The winds at the landing site rolled the Soyuz over on its side after it touched down, but that was expected and helicopters carrying standard recovery teams were quickly on hand to begin extracting the crew, NASA officials said.
NASA spokesperson Josh Byerly, who was at the landing site, said the Soyuz landed on its bottom in nearly 4 feet (1.2 meters) of snow, and was rolled over and dragged about 20 feet (6 meters) by the winds tugging on its main parachute. The snow prevented some all-terrain recovery vehicles from reaching the landing zone, but recovery helicopters were able to land as planned, he added.
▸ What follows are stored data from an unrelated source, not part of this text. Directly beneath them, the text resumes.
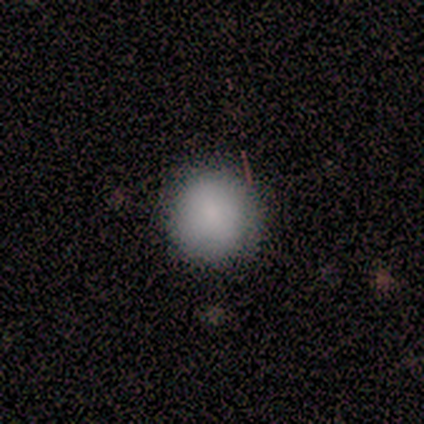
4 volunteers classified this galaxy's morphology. Smooth or featured?
  - smooth: 100% *
  - featured or disk: 0%
  - star or artifact: 0%
How rounded?
  - round: 100% *
  - in between: 0%
  - cigar-shaped: 0%
Merging?
  - none: 100% *
  - minor disturbance: 0%
  - major disturbance: 0%
  - merger: 0%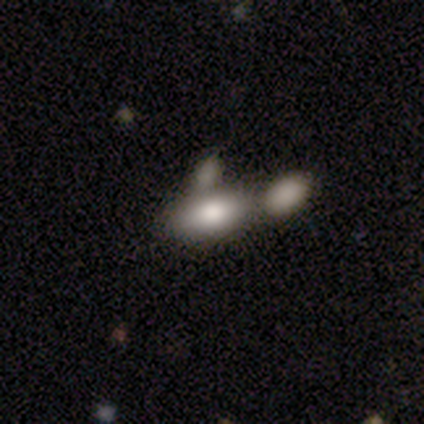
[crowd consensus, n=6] Overall: smooth (67%). How rounded: in between (75%). Merging: none (100%).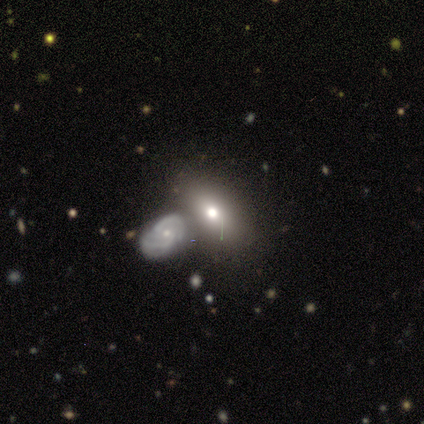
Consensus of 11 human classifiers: smooth-or-featured: smooth: 64% | featured or disk: 36% | star or artifact: 0%
  how-rounded: in between: 100% | round: 0% | cigar-shaped: 0%
  merging: none: 36% (tied) | merger: 36% (tied) | minor disturbance: 18% | major disturbance: 9%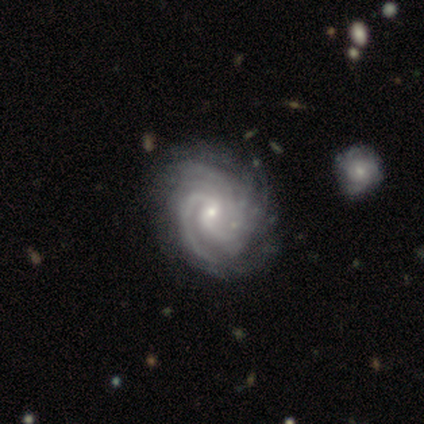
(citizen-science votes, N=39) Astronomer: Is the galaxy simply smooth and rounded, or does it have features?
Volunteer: featured or disk — 100%.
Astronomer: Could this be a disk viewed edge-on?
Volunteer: no — 100%.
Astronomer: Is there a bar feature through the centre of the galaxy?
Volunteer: no — 51% (runner-up: weak, 41%).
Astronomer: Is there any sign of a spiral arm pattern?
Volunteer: yes — 97%.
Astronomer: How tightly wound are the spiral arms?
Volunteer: tight — 68%.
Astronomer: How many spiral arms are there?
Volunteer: can't tell — 24% (runner-up: 3, 21%).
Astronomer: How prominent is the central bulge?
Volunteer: small — 74%.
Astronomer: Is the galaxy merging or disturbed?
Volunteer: none — 49%.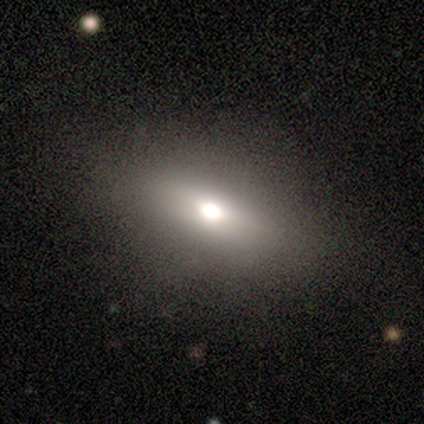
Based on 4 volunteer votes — Overall: featured or disk (100%). Edge-on disk: no (100%). Bar: no (75%). Spiral arms: no (100%). Bulge size: moderate (100%). Merging: none (100%).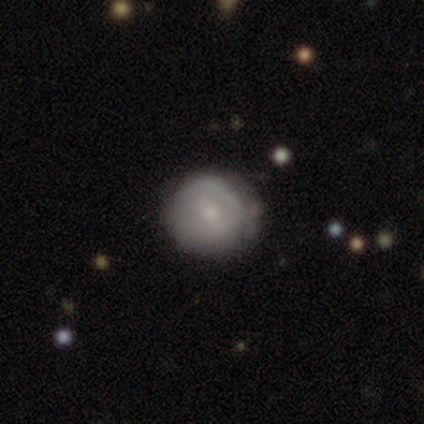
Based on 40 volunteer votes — This is possibly a featured or disk galaxy (57%). It is clearly not viewed edge-on (100%). Bar: likely no (70%). Spiral arm pattern: likely no (65%). Central bulge: likely small (70%). Merging: likely none (61%).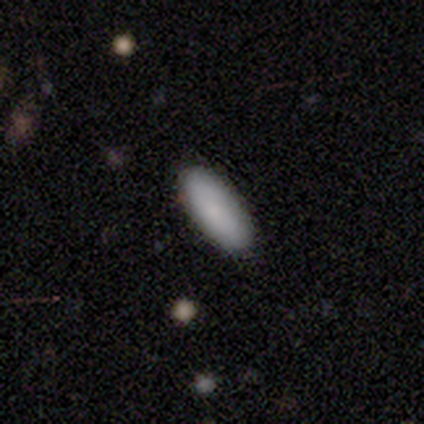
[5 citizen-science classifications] smooth_or_featured: smooth (p=1.00)
how_rounded: cigar-shaped (p=0.60) [alt: in between p=0.40]
merging: none (p=1.00)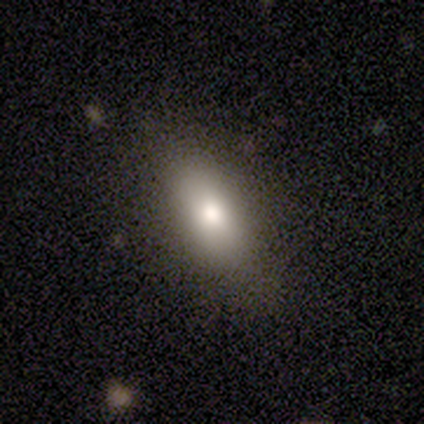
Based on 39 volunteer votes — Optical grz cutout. It shows a smooth galaxy with no disk features (77%) that is in between round and cigar-shaped (90%). Merging: none (84%).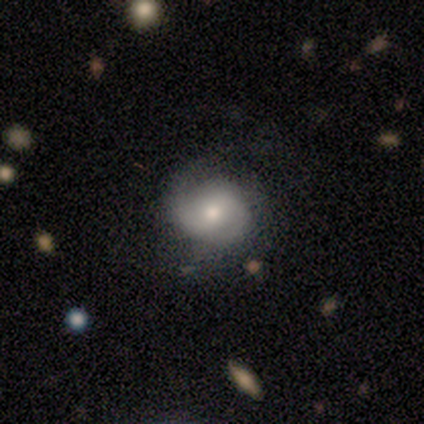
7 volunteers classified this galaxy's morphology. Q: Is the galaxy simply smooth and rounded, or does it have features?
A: featured or disk — 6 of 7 (86%).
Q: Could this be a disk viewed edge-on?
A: no — 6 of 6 (100%).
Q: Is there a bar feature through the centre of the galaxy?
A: weak — 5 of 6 (83%).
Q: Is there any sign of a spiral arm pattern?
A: yes — 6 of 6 (100%).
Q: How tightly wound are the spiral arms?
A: medium — 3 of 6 (50%).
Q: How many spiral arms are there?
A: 1 — 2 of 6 (33%, tied with 2 and can't tell).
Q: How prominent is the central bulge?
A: moderate — 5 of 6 (83%).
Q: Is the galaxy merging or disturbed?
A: none — 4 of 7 (57%).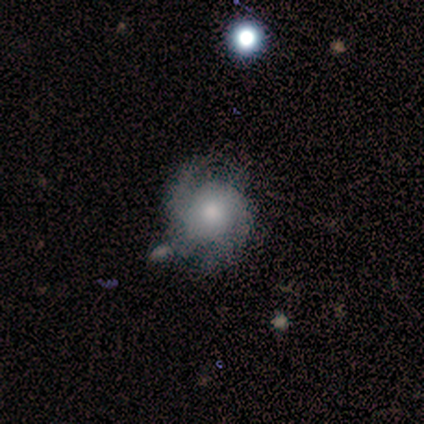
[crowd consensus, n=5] A featured or disk galaxy (100%) with no bar (100%), 2 (75%) loose (50%) spiral arms (100%) and a moderate central bulge (75%).

Vote fractions:
- Smooth or featured? featured or disk: 100% / smooth: 0% / star or artifact: 0%
- Edge-on disk? no: 80% / yes: 20%
- Bar? no: 100% / strong: 0% / weak: 0%
- Spiral arms? yes: 100% / no: 0%
- Spiral winding? loose: 50% / tight: 25% / medium: 25%
- Spiral arm count? 2: 75% / 1: 25% / 3: 0% / 4: 0% / more than 4: 0% / can't tell: 0%
- Bulge size? moderate: 75% / small: 25% / dominant: 0% / large: 0% / none: 0%
- Merging? none: 40% (tied) / minor disturbance: 40% (tied) / major disturbance: 20% / merger: 0%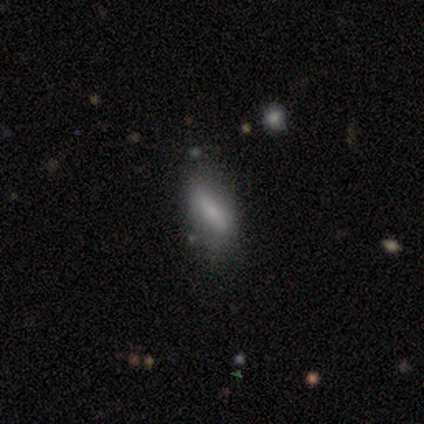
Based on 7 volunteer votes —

The successful landing on the steppes northeast of the remote Kazakh town of Arkalyk ended a nearly six-month stay in space for Williams and Suraev.
"It's been quite a year," Williams said Wednesday before leaving the space station. "Transitioning to a crew of six, and we're still working out the kinks out, but I think overall it's been very successful."
Byerly said Williams and Suraev are in good spirits and gave hearty thumbs up signs after being extracted from their spacecraft.
The mission marked Williams' third trip to the space station and the first spaceflight for Suraev. They launched in September 2009 and spent 169 days in space during their flight.
While they were at the station, the orbiting laboratory received a new Russian docking port and hosted two visiting NASA space shuttle crews. They astronauts also helped install a new room and observation deck that offers stunning views of Earth from space during the most recent shuttle visit in February.
The 11-year-old space station even got a live Internet connection during their stay, allowing Williams to post Twitter updates himself (as Astro_Jeff) instead of asking Mission Control to do it for him. Suraev blogged about his flight in Russian for followers in his own country.
Williams and Suraev started out as flight engineers with the outpost's Expedition 21 crew. In December, Williams took command of the station's Expedition 22 crew, which included himself, Suraev and three other astronauts from Russia, the United States and Japan.
Before leaving the space station Thursday, Williams turned control of the outpost over to veteran Russian cosmonaut Oleg Kotov.
Kotov arrived at the space station in December alongside NASA astronaut Timothy "T.J." Creamer and Japanese astronaut Soichi Noguchi. The three men are currently the only station residents, but expect to double their crew size in early April, when a new Soyuz spacecraft is scheduled to arrive on April 4 carrying two Russians and an American.
Noguchi posted a photo via Twitter of his crewmates undocking from the space station shortly after the Soyuz TMA-16 departed. He was jubilant to hear of their successful landing.
"Soyuz TMA-16 successfully landed!" wrote Noguchi, who has been chronicling his space mission as Astro_Soichi.
It will be a particularly busy time for the space station crew. On April 5, just a day after the new station crew arrives, NASA plans to launch the space shuttle Discovery from Florida to deliver a cargo pod filled with new science gear and supplies to the orbiting laboratory.
That mission will be NASA's second of five final shuttle missions planned for 2010 before the shuttle fleet is retired in the fall.
Construction of the $100 billion space station began in 1998 and is now 98 percent complete. The space station has about 12 modules, or rooms, and the equivalent living space as the interior of a Boeing 747 jumbo jet.
The orbiting laboratory's exterior truss and wing-like solar arrays stretch across an area as long as a football field. The station can easily be seen from Earth by the unaided eye on clear nights.